In particular, they believe an emergency exit on Moor Lane will become the gate for the hotel’s commercial traffic. Mostly, though, they are concerned the building will rob Cashel of the view of the rock from Dominic Street.
Burgess says the field proposed is itself an archaeologically sensitive area, recalling that Tipperary County Council faced restrictions last year from the Department of Heritage when it drew up plans for a car park on an adjacent site.
World Heritage Site status for the rock would be much more beneficial for the town than 28 extra hotel bedrooms in the Cashel Palace, bringing the south Tipperary town to a “whole new level”, he says.
“As a council, we are mandated by our own town plan to pursue World Heritage Status and to protect the local landscape. I fear this development will lead to a serious alteration of that.”
‘Stunning view’
Solicitor Cian O’Carroll, who represented the late Vicky Phelan and other victims of the CervicalCheck controversy, is another local objector, concerned, too, about the impact on the famed Dominic Street views.
The Dominic Street houses were built by the county council in the 1950s “in what are often thought of as less enlightened times, yet the architects and local authority noted the competing interests of protecting that stunning view with the needs of housing, and a single-storey design was approved,” he tells the council in his submission.
“Now, all that would be undone if this development is permitted and the entire view of the rock along Dominic Street will be disrupted, if not punctured.”
Urging the council to protect Cashel’s heritage, he goes on: “The Rock of Cashel is not ours to use or abuse. It is ours to protect and preserve for our national and global heritage. In doing so, we not only fulfil our obligations to civilisation but also to our local economy.
“If we allow encroachment of development on this jewel, we will diminish it, our heritage and our local economy all in one disastrous act of self-harm.”
Some people in the town are unhappy, says Tipperary County Council cathaoirleach Cllr Roger Kennedy, who says he has been contacted by many.
The plan is “premature”, with so much hingeing on Unesco’s upcoming decision. The rooms could be built in another part of the same field, away from the houses and behind the hotel. “It’s a substantial field and there is room to go back,” he says.
Cordoba comparison
However, not everyone is opposed.
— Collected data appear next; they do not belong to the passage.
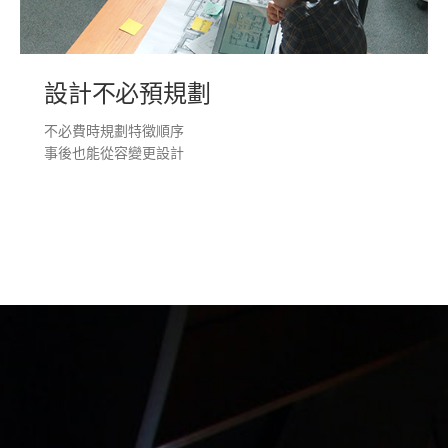
設計不必預規劃
不必費時規劃特徵順序
事後也能從容變更設計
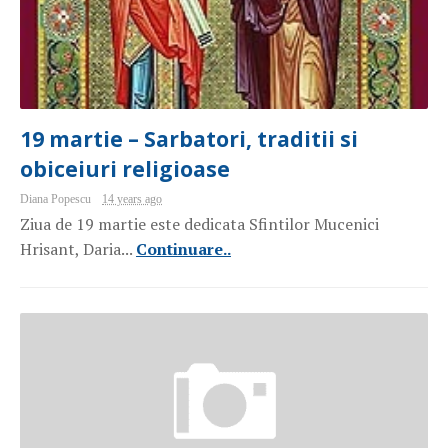
19 martie – Sarbatori, traditii si
obiceiuri religioase
Diana Popescu
14 years ago
Ziua de 19 martie este dedicata Sfintilor Mucenici
Hrisant, Daria...
Continuare..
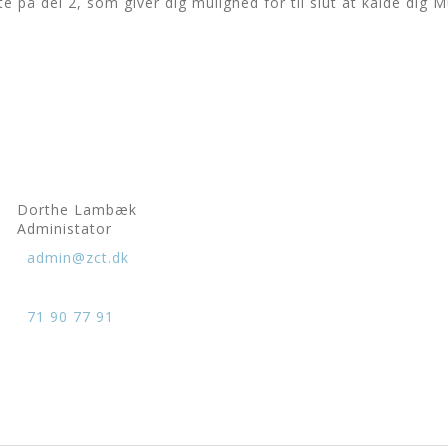
tte på del 2, som giver dig mulighed for til slut at kalde di
Dorthe Lambæk
Administator
admin@zct.dk
71 90 77 91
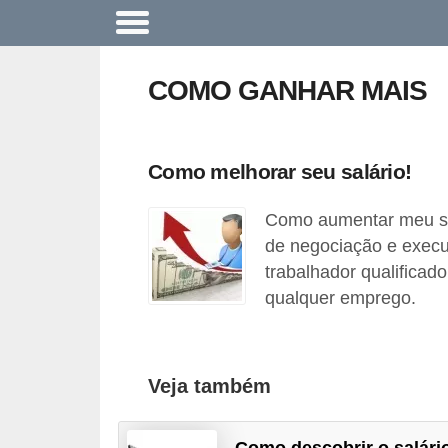
A
c
COMO GANHAR MAIS
o
n
t
Como melhorar seu salário!
e
Como aumentar meu sa
c
de negociação e execu
e
trabalhador qualificad
u
qualquer emprego.
n
a
e
Veja também
m
p
Como descobrir o salári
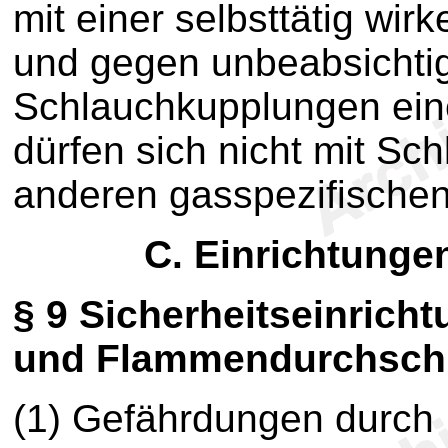
mit einer selbsttätig wi
und gegen unbeabsichtig
Schlauchkupplungen eine
dürfen sich nicht mit Sc
anderen gasspezifischen
C. Einrichtunge
§ 9
Sicherheitseinricht
und Flammendurchsch
(1) Gefährdungen durch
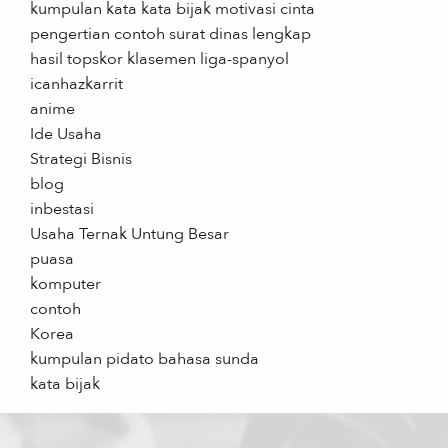
kumpulan kata kata bijak motivasi cinta
pengertian contoh surat dinas lengkap
hasil topskor klasemen liga-spanyol
icanhazkarrit
anime
Ide Usaha
Strategi Bisnis
blog
inbestasi
Usaha Ternak Untung Besar
puasa
komputer
contoh
Korea
kumpulan pidato bahasa sunda
kata bijak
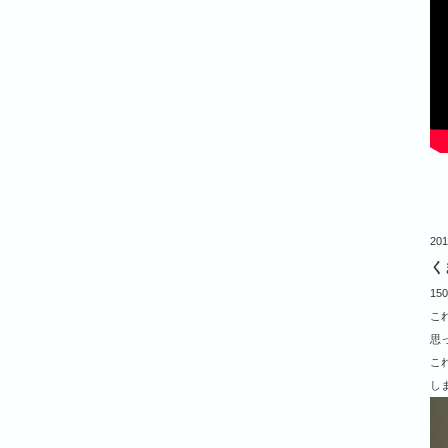
201
く
1
こ
思
こ
し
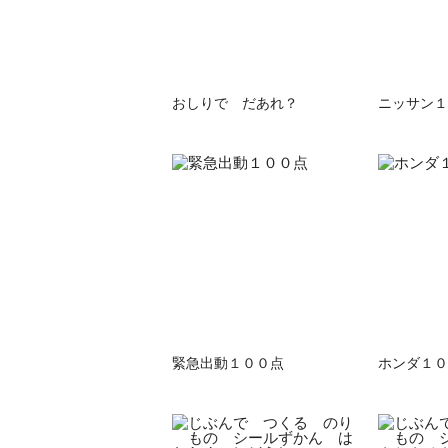
おしりで だあれ？
ニッサン１
緊急出動１００点
ホンダ１０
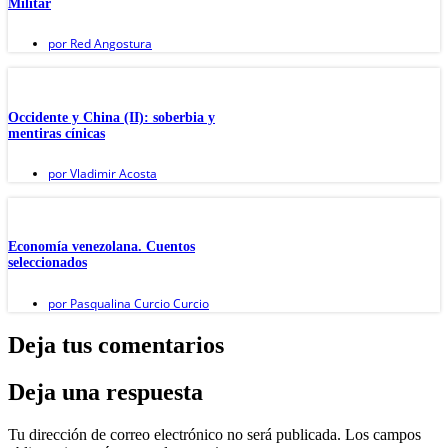
Militar
por
Red Angostura
Occidente y China (II): soberbia y
mentiras cínicas
por
Vladimir Acosta
Economía venezolana. Cuentos
seleccionados
por
Pasqualina Curcio Curcio
Deja tus comentarios
Deja una respuesta
Tu dirección de correo electrónico no será publicada.
Los campos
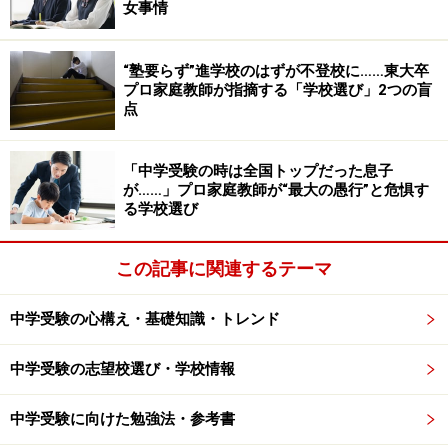
女事情
“塾要らず”進学校のはずが不登校に……東大卒
プロ家庭教師が指摘する「学校選び」2つの盲
『
東大文の会式・東大脳さんすうドリル 基礎
』本郷東大・
点
文の会（著）, 田中 としかね（著）他／画像提供：Amazon
低学年の時期に中学受験で必要となる計算の工夫ができ
「中学受験の時は全国トップだった息子
る子にしたいということであれば、SAPIXから市販され
が……」プロ家庭教師が“最大の愚行”と危惧す
ている『きらめき算数脳（進学教室サピックス小学
る学校選び
部）』が有名です。
この記事に関連するテーマ
また筆者の受験指導仲間である、やまもと算数・数学塾
中学受験の心構え・基礎知識・トレンド
の山本尚武氏によると低学年の時期に計算の工夫ができ
る子にしたいということであれば、『新 面積迷路
中学受験の志望校選び・学校情報
（Gakken）』『エルカミノ式 理系脳をつくるひらめきパ
ズル（幻冬社）』『東大・文の会式 東大脳さんすうドリ
中学受験に向けた勉強法・参考書
ル 基礎編（幻冬社）』の3冊をおすすめするとのこと。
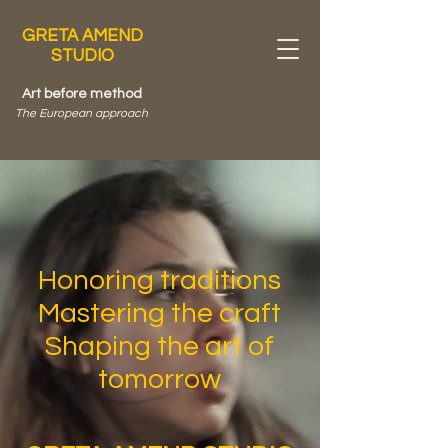
GRETA AMEND
STUDIO
Art before method
The European approach
​Honoring traditions
Mastering the craft
Shaping the art of
tomorrow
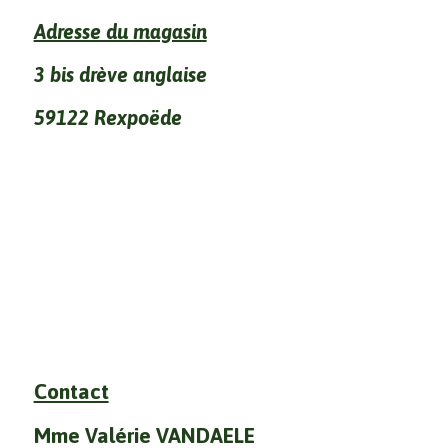
Adresse du magasin
3 bis drève anglaise
59122 Rexpoëde
Contact
Mme Valérie VANDAELE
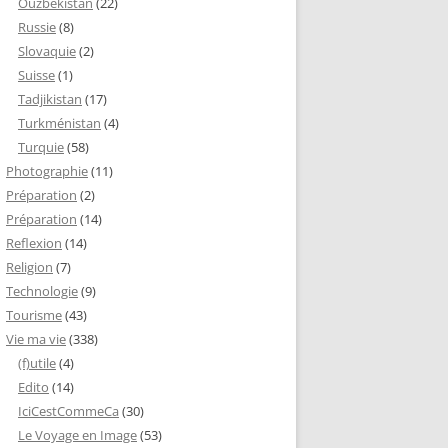
Ouzbékistan
(22)
Russie
(8)
Slovaquie
(2)
Suisse
(1)
Tadjikistan
(17)
Turkménistan
(4)
Turquie
(58)
Photographie
(11)
Préparation
(2)
Préparation
(14)
Reflexion
(14)
Religion
(7)
Technologie
(9)
Tourisme
(43)
Vie ma vie
(338)
(f)utile
(4)
Edito
(14)
IciCestCommeCa
(30)
Le Voyage en Image
(53)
Tom Wood, who was a supervisor guide at the rock for close to 30 years, believes the plan should be allowed, if the work matches the quality of what was done by the Magniers in the hotel restoration.
Wood, a former independent councillor, feels the project’s design is in keeping with the area and that the positioning of the buildings in the field does not interfere with local residents in the way the first application did.
People walking up to the rock will not be able to see the buildings until they are nearly at it, he says, arguing that his Spanish-born wife’s native Cordoba in Andalucía shows how modern and old can live side by side. And Córdoba is an Unesco World Heritage site.
“The fabulous heritage sites there for centuries are literally surrounded by buildings. Even when new, modern buildings are put up, they are in keeping with the historic structures that are there,” he says.
If this project is granted planning approval, he expects an archaeological examination will be one of the planning conditions. If any ruins of value are found, he suggests they can be incorporated into the development, perhaps by creating a glass floor to showcase an archaeological site.
But he adds: “If they come up with a major discovery then it [the hotel extension] shouldn’t go there.”
The hotel was contacted for comment but it said it did not wish to do so.